Audio functionality is supported by our [PicoSynth library](https://github.com/pimoroni/pimoroni-pico/tree/main/libraries/pico_synth) which allows you to create multiple voice channels with ADSR (attack decay sustain release) envelopes. It provides a similar set of functionality to the classic SID chip in the Commodore 64.
### `play_sample(data)`
Play the provided 16-bit audio sample. `data` must point to a `bytearray` that contains 16-bit PCM data. The number of samples is retrieved from the array's length.
### `synth_channel(channel)`
Gets a `Channel` object which can then be configured with voice, ADSR envelope, etc.

______

WHAT TO PRODUCE. Update the audio documentation by writing it out again with "16-bit" changed to "8-bit". Begin at the words "Audio functionality is" and stop after "ADSR envelope, etc.".

INFORMATION SHOWN.
______

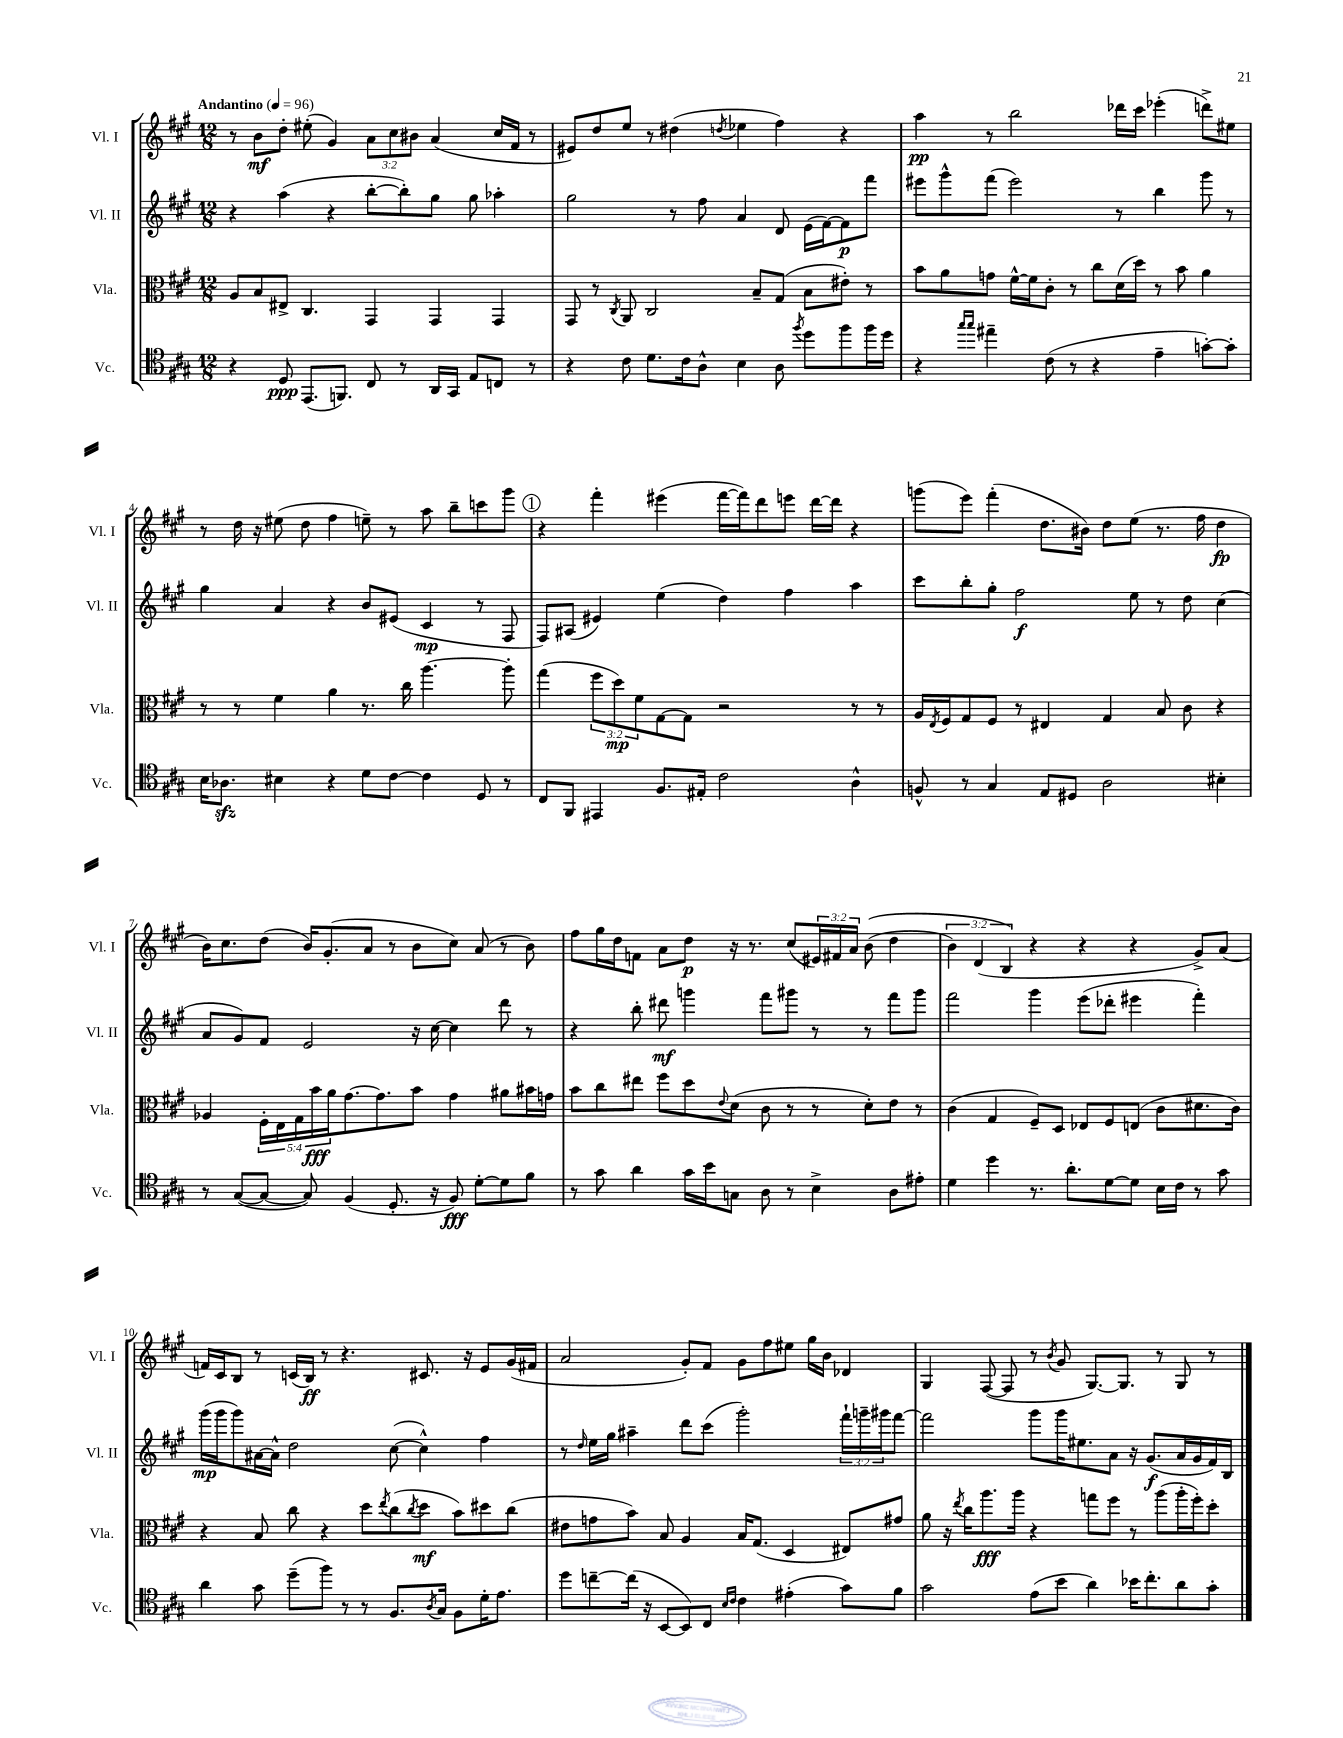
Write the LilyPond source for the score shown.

<<
\new StaffGroup <<
\new Staff = "s0" \with { instrumentName = "Vl. I" shortInstrumentName = "Vl. I" } {
    \clef treble \key a \major \numericTimeSignature \time 12/8 \override Staff.TupletNumber.text = #tuplet-number::calc-fraction-text \tempo "Andantino" 4 = 96
    r8 b'8\mf d''8-. eis''8-.( gis'4) \tuplet 3/2 { a'8 cis''8 bis'8 } a'4( cis''16 fis'16 r8 |
    eis'8) d''8 e''8 r8 dis''4( \acciaccatura { d''8 } ees''4 fis''4) r4 |
    a''4\pp r8 b''2 des'''16 cis'''16 ees'''4-.( d'''8->) eis''8 |
    r8 d''16 r16 eis''8( d''8 fis''4 e''8--) r8 a''8 b''8-- c'''8 gis'''8 |
    \mark \markup { \circle "1" } r4 fis'''4-. eis'''4( fis'''16~ fis'''16) d'''8 e'''8 d'''16~ d'''16 r4 |
    g'''8( e'''8) fis'''4-.( d''8. bis'16) d''8 e''8( r8. fis''16 d''4\fp |
    b'16) cis''8. d''8( b'16) gis'8.-.( a'8 r8 b'8 cis''8) a'8( r8 b'8) |
    fis''8 gis''16 d''16 f'8 a'8 d''8\p r16 r8. cis''8( \tuplet 3/2 { eis'16) fis'16 a'16 } b'8(\( d''4 |
    \tuplet 3/2 { b'4) d'4( b4\) } r4 r4 r4 gis'8->) a'8( |
    f'16) cis'16 b8 r8 c'16( b16\ff) r8 r4. cis'8. r16 e'8 gis'16( fis'16 |
    a'2 gis'8-.) fis'8 gis'8 fis''8 eis''8 gis''16 b'16 des'4 |
    gis4 fis8~( fis8 r8 \acciaccatura { b'8 } gis'8 gis8.~) gis8. r8 gis8 r8 \bar "|." |
}
\new Staff = "s1" \with { instrumentName = "Vl. II" shortInstrumentName = "Vl. II" } {
    \clef treble \key a \major \numericTimeSignature \time 12/8 \override Staff.TupletNumber.text = #tuplet-number::calc-fraction-text
    r4 a''4( r4 b''8~-. b''8-.) gis''8 gis''8 aes''4-. |
    gis''2 r8 fis''8 a'4 d'8 e'16( fis'16~) fis'8\p fis'''8 |
    eis'''8 gis'''8-^ fis'''8( eis'''2) r8 b''4 gis'''8 r8 |
    gis''4 a'4 r4 b'8 eis'8( cis'4\mp r8 fis8 |
    \mark \markup { \circle "1" } fis8) ais8( eis'4) e''4( d''4) fis''4 a''4 |
    cis'''8 b''8-. gis''8-. fis''2\f e''8 r8 d''8 cis''4( |
    a'8 gis'8) fis'8 e'2 r16 cis''16~ cis''4 d'''8 r8 |
    r4 b''8-. dis'''8\mf g'''4 fis'''8 gis'''8 r8 r8 fis'''8 gis'''8 |
    fis'''2 gis'''4 e'''8( des'''8-. eis'''4 fis'''4-.) |
    gis'''16\mp( gis'''16 gis'''8) ais'16~ ais'16-^ d''2 cis''8~( cis''4-^) fis''4 |
    r8 \grace { d''16 } e''16 gis''16 ais''4-- d'''8 cis'''8( gis'''2-.) \tuplet 3/2 { fis'''16-! g'''16-- gis'''16 } fis'''8~ |
    fis'''2 gis'''8 gis'''16 eis''8. a'8 r16 gis'8.\f( a'16 gis'16 fis'16) b16 \bar "|." |
}
\new Staff = "s2" \with { instrumentName = "Vla." shortInstrumentName = "Vla." } {
    \clef alto \key a \major \numericTimeSignature \time 12/8 \override Staff.TupletNumber.text = #tuplet-number::calc-fraction-text
    a8 b8 eis8-> cis4. gis,4 gis,4 gis,4 |
    gis,8 r8 \acciaccatura { cis8 } a,8 cis2 b8-- gis8( b8 eis'8-.) r8 |
    b'8 a'8 g'8 fis'16~-^ fis'16 cis'8-. r8 cis''8 d'16( d''16) r8 b'8 a'4 |
    r8 r8 fis'4 a'4 r8. cis''16 a''4.~ a''8-. |
    \mark \markup { \circle "1" } gis''4( \tuplet 3/2 { fis''8 d''8\mp) fis'8 } gis8~ gis8 r2 r8 r8 |
    a16 \acciaccatura { e8 } fis16 gis8 fis8 r8 eis4 gis4 b8 cis'8 r4 |
    aes4 \tuplet 5/4 { fis16-. e16 gis16 b'16\fff a'16 } gis'8.~ gis'8. b'8 gis'4 ais'8 bis'16 g'16 |
    b'8 cis''8 eis''8 fis''8 d''8 \appoggiatura { e'8 } d'8( cis'8 r8 r8 d'8-.) e'8 r8 |
    cis'4( gis4 fis8--) d8 ees8 fis8 e8( cis'8 dis'8. cis'16) |
    r4 b8 cis''8 r4 d''8 \acciaccatura { e''8 } cis''8( \acciaccatura { cis''8 } d''8\mf b'8) dis''8 cis''8( |
    eis'8 g'8 b'8) b8 a4 b16 gis8.( d4 eis8) gis'8 |
    a'8 r16 \acciaccatura { e''8 } cis''16 a''8.\fff a''16 r4 g''8 fis''8 r8 a''8( a''16-. fis''16-.) d''8-. \bar "|." |
}
\new Staff = "s3" \with { instrumentName = "Vc." shortInstrumentName = "Vc." } {
    \clef tenor \key a \major \numericTimeSignature \time 12/8
    r4 d8\ppp e,8.( f,8.) cis8 r8 a,16 gis,16 e8 c8 r8 |
    r4 cis'8 d'8. cis'16 a8-^ b4 a8 \acciaccatura { fis''8 } d''8 fis''8 fis''16 d''16 |
    r4 \grace { gis''16 gis''16 } eis''4-- cis'8( r8 r4 e'4-- g'8~-.) g'8-. |
    b16 aes8.\sfz bis4 r4 d'8 cis'8~ cis'4 d8 r8 |
    \mark \markup { \circle "1" } cis8 fis,8 eis,4 fis8. eis16-. cis'2 a4-^ |
    f8-^ r8 gis4 e8 dis8 a2 bis4-. |
    r8 gis8~( gis8~ gis8) fis4( d8.-. r16 fis8\fff) d'8~-. d'8 fis'8 |
    r8 gis'8 a'4 gis'16 b'16 g8 a8 r8 b4-> a8 eis'8-. |
    d'4 d''4 r8. a'8.-. d'8~ d'8 b16 cis'16 r8 gis'8 |
    a'4 gis'8 d''8--( fis''8) r8 r8 fis8. \acciaccatura { a8 } gis16 fis8 d'16-. e'8. |
    d''8 c''8~-- c''16( r16 b,8~ b,8) cis8 \grace { b16 cis'16 } cis'4 eis'4-.( gis'8) fis'8 |
    gis'2 e'8( b'8 a'4) bes'16 cis''8.-. a'8 gis'8-. \bar "|." |
}
>>
>>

______

RESULT FOR THIS TASK.
Audio functionality is supported by our [PicoSynth library](https://github.com/pimoroni/pimoroni-pico/tree/main/libraries/pico_synth) which allows you to create multiple voice channels with ADSR (attack decay sustain release) envelopes. It provides a similar set of functionality to the classic SID chip in the Commodore 64.
### `play_sample(data)`
Play the provided 8-bit audio sample. `data` must point to a `bytearray` that contains 8-bit PCM data. The number of samples is retrieved from the array's length.
### `synth_channel(channel)`
Gets a `Channel` object which can then be configured with voice, ADSR envelope, etc.